### ARTICLE
An online community of developers (georss.org) created a simple method of adding location information to any syndicated content. GeoRSS is defined to be either GML or Simple. The GML version allows for more control over issues such as location accuracy and coordinate systems. As the name implies it uses some of the GML schema for data formatting. The GeoRSS Simple format makes several assumptions regarding geographic location so that the format is less verbose and simpler to implement. For the novice content provider, the GeoRSS Simple method is simple to use and adds to their syndicated content. The role of GeoRSS in not intended to be complex since it is seen as only a method to GeoTAG items in a RSS feed. Anymore advanced development would be considered beyond the core concept of GeoRSS.

GeoRSS and XSLT

XSLT will transform XML data into other XML data formats. RSS is one special format of XML that creates a method of syndicating information to users. GeoRSS is used to GeoTAG items in a RSS channel. This research looks at a small case study to create a GeoRSS channel by passing an XML data response from a Web Mapping Service request through an XSLT. The resulting RSS channel should have information regarding a WMS. By creating this XSLT a GeoRSS channel would be created that allows users to receive connection information for processing WMS services.

The result of this would create a syndicated channel of information about the availability of WMS services. By creating such a channel, users can create a RSS aggregator for all types of thematic mapping services. In this case study no specific aggregator was developed on a specific content theme.

### RECORDED DATA

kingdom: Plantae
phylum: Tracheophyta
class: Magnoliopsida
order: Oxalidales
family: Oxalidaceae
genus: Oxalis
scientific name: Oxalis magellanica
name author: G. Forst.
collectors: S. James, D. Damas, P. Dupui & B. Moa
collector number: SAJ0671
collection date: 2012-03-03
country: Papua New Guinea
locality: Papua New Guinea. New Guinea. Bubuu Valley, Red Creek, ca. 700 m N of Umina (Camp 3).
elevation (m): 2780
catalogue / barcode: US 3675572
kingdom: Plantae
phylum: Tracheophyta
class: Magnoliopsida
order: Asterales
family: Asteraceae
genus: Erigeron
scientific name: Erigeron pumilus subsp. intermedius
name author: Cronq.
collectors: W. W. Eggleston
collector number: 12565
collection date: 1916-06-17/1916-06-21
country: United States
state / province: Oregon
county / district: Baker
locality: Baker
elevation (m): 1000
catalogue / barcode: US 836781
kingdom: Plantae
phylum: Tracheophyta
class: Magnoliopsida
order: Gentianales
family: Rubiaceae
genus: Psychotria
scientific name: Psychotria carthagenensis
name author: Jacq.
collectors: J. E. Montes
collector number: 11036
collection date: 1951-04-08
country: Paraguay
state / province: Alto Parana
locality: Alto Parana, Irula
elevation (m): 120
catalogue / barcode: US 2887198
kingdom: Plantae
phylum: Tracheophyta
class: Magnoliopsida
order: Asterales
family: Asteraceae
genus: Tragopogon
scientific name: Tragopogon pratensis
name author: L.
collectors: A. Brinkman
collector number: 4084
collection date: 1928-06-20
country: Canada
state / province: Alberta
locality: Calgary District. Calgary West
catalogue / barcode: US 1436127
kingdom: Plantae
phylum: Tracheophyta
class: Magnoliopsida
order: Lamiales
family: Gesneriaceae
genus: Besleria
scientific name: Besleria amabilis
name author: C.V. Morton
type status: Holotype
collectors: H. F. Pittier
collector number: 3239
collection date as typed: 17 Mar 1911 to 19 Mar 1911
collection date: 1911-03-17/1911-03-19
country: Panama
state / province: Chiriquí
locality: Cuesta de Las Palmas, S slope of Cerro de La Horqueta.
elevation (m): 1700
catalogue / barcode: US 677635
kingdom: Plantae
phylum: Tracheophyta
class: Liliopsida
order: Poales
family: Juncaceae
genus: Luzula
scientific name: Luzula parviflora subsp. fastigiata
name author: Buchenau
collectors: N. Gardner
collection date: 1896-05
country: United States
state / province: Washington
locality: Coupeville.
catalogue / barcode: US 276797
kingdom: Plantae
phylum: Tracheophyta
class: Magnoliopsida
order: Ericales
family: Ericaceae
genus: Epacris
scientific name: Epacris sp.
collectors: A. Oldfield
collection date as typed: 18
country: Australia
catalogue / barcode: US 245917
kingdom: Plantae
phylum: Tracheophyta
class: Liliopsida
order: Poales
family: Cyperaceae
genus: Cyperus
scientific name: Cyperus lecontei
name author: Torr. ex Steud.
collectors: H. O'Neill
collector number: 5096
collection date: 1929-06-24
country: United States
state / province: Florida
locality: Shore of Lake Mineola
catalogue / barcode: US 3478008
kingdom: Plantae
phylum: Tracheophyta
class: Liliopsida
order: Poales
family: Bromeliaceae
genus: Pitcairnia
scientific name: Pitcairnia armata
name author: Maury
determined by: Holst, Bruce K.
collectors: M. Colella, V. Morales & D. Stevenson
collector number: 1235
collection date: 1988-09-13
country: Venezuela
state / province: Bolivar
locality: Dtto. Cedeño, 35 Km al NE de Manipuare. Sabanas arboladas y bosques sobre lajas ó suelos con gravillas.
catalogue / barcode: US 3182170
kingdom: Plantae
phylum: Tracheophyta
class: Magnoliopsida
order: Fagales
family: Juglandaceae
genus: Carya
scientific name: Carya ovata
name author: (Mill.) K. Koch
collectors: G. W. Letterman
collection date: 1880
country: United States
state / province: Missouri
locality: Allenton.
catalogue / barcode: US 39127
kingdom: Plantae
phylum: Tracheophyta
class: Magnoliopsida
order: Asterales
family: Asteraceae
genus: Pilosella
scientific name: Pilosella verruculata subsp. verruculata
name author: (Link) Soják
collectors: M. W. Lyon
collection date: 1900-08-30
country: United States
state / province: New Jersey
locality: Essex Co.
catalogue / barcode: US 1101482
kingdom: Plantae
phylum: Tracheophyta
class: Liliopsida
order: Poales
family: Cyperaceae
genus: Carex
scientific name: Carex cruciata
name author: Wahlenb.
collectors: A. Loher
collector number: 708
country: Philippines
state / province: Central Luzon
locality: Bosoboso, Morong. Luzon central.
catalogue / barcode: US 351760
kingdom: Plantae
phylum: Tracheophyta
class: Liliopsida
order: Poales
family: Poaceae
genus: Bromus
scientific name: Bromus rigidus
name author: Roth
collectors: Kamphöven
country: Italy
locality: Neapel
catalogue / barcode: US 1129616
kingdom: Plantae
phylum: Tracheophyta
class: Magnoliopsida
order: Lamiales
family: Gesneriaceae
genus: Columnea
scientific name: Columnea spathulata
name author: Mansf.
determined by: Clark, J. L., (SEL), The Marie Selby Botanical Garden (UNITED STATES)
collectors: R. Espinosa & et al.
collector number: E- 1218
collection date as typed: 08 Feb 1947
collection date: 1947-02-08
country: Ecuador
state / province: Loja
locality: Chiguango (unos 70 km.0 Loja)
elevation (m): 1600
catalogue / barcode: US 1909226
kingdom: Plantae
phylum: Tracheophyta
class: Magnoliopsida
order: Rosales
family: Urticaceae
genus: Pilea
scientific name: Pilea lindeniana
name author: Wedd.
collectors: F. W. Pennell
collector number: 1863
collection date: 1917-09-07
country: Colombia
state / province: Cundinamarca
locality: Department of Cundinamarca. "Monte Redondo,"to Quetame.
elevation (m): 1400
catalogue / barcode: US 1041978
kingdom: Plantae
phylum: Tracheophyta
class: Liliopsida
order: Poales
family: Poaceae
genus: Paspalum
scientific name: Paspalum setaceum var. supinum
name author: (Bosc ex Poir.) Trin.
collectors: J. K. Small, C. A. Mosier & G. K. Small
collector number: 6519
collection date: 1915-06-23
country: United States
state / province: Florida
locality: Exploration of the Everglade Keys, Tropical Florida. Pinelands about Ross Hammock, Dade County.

### GIVEN EXERCISE 1
Turn the paragraph of the GeoRSS article that begins "XSLT will transform XML data" into a short bulleted list that keeps its main facts.
### GIVEN EXERCISE 2
Quote the entries word for word, from the line with "collector number: 4084" to the line with "collection date: 1880".
These entries are unrelated to the GeoRSS article.

### REPLY 1
- XSLT converts XML data into other XML formats.
- RSS is a special XML format for syndicating information to users.
- GeoRSS GeoTAGs items in an RSS channel.
- The research is a small case study that builds a GeoRSS channel by passing the XML response from a Web Mapping Service request through an XSLT.
- The resulting channel should carry information about a WMS, so users can receive connection information for processing WMS services.

### REPLY 2
collector number: 4084
collection date: 1928-06-20
country: Canada
state / province: Alberta
locality: Calgary District. Calgary West
catalogue / barcode: US 1436127
kingdom: Plantae
phylum: Tracheophyta
class: Magnoliopsida
order: Lamiales
family: Gesneriaceae
genus: Besleria
scientific name: Besleria amabilis
name author: C.V. Morton
type status: Holotype
collectors: H. F. Pittier
collector number: 3239
collection date as typed: 17 Mar 1911 to 19 Mar 1911
collection date: 1911-03-17/1911-03-19
country: Panama
state / province: Chiriquí
locality: Cuesta de Las Palmas, S slope of Cerro de La Horqueta.
elevation (m): 1700
catalogue / barcode: US 677635
kingdom: Plantae
phylum: Tracheophyta
class: Liliopsida
order: Poales
family: Juncaceae
genus: Luzula
scientific name: Luzula parviflora subsp. fastigiata
name author: Buchenau
collectors: N. Gardner
collection date: 1896-05
country: United States
state / province: Washington
locality: Coupeville.
catalogue / barcode: US 276797
kingdom: Plantae
phylum: Tracheophyta
class: Magnoliopsida
order: Ericales
family: Ericaceae
genus: Epacris
scientific name: Epacris sp.
collectors: A. Oldfield
collection date as typed: 18
country: Australia
catalogue / barcode: US 245917
kingdom: Plantae
phylum: Tracheophyta
class: Liliopsida
order: Poales
family: Cyperaceae
genus: Cyperus
scientific name: Cyperus lecontei
name author: Torr. ex Steud.
collectors: H. O'Neill
collector number: 5096
collection date: 1929-06-24
country: United States
state / province: Florida
locality: Shore of Lake Mineola
catalogue / barcode: US 3478008
kingdom: Plantae
phylum: Tracheophyta
class: Liliopsida
order: Poales
family: Bromeliaceae
genus: Pitcairnia
scientific name: Pitcairnia armata
name author: Maury
determined by: Holst, Bruce K.
collectors: M. Colella, V. Morales & D. Stevenson
collector number: 1235
collection date: 1988-09-13
country: Venezuela
state / province: Bolivar
locality: Dtto. Cedeño, 35 Km al NE de Manipuare. Sabanas arboladas y bosques sobre lajas ó suelos con gravillas.
catalogue / barcode: US 3182170
kingdom: Plantae
phylum: Tracheophyta
class: Magnoliopsida
order: Fagales
family: Juglandaceae
genus: Carya
scientific name: Carya ovata
name author: (Mill.) K. Koch
collectors: G. W. Letterman
collection date: 1880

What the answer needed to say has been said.